State the number of lines in the records underneath where the word "none" turns up, and say nothing else.

▶

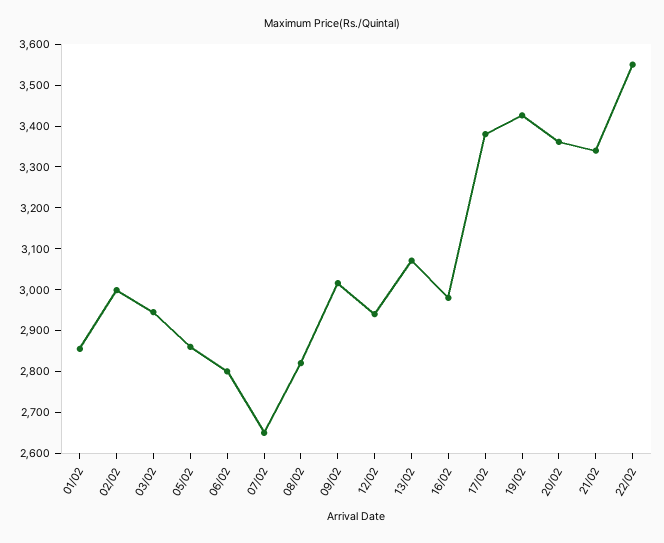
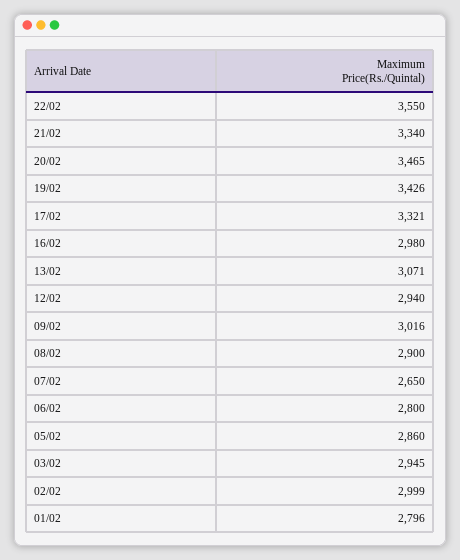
01/02: 2860 -> 2796
08/02: 2820 -> 2900
17/02: 3380 -> 3321
20/02: 3360 -> 3465

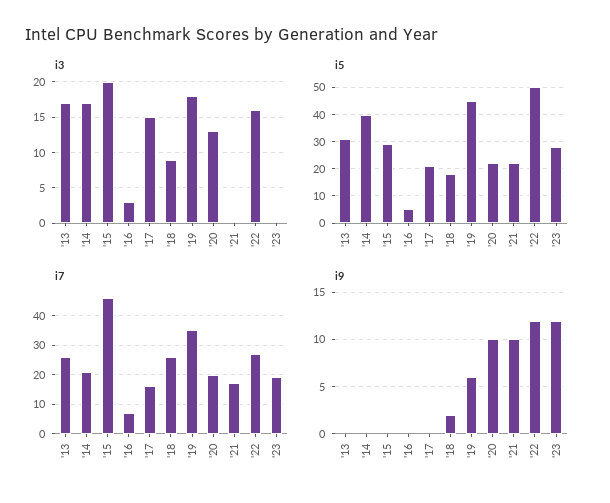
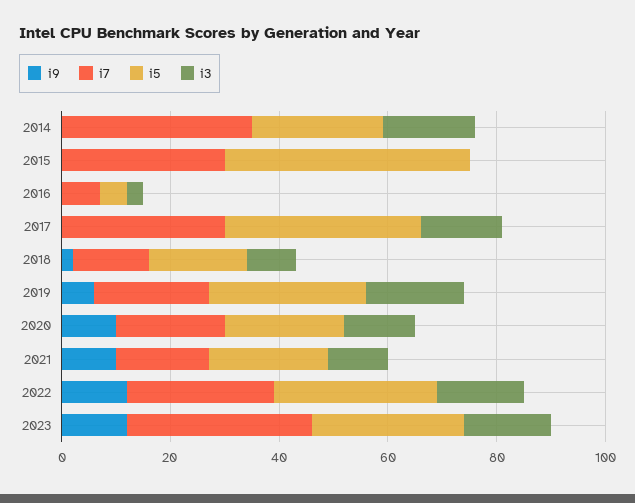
i3, '13: 17 -> none
i3, '15: 20 -> 0
i3, '21: 0 -> 10
i3, '23: 0 -> 15
i5, '13: 30 -> none
i5, '14: 40 -> 25
i5, '15: 30 -> 45
i5, '17: 20 -> 35
i5, '19: 45 -> 30
i5, '22: 50 -> 30
i7, '13: 25 -> none
i7, '14: 20 -> 35
i7, '15: 45 -> 30
i7, '17: 15 -> 30
i7, '18: 25 -> 15
i7, '19: 35 -> 20
i7, '23: 20 -> 35
i9, '13: 0 -> none

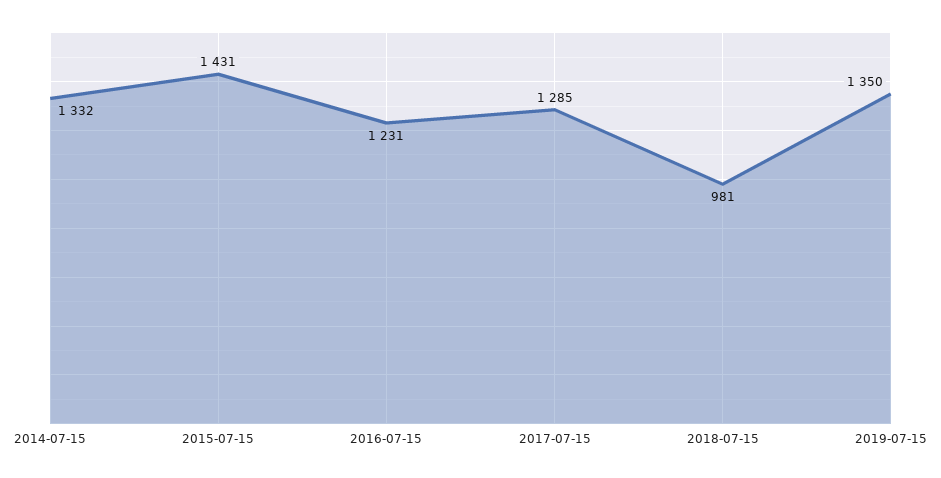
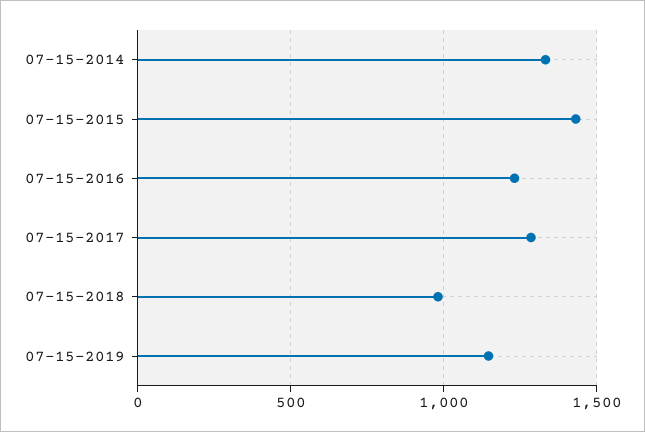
2019-07-15: 1350 -> 1150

◀

_RESPONSE AREA_
4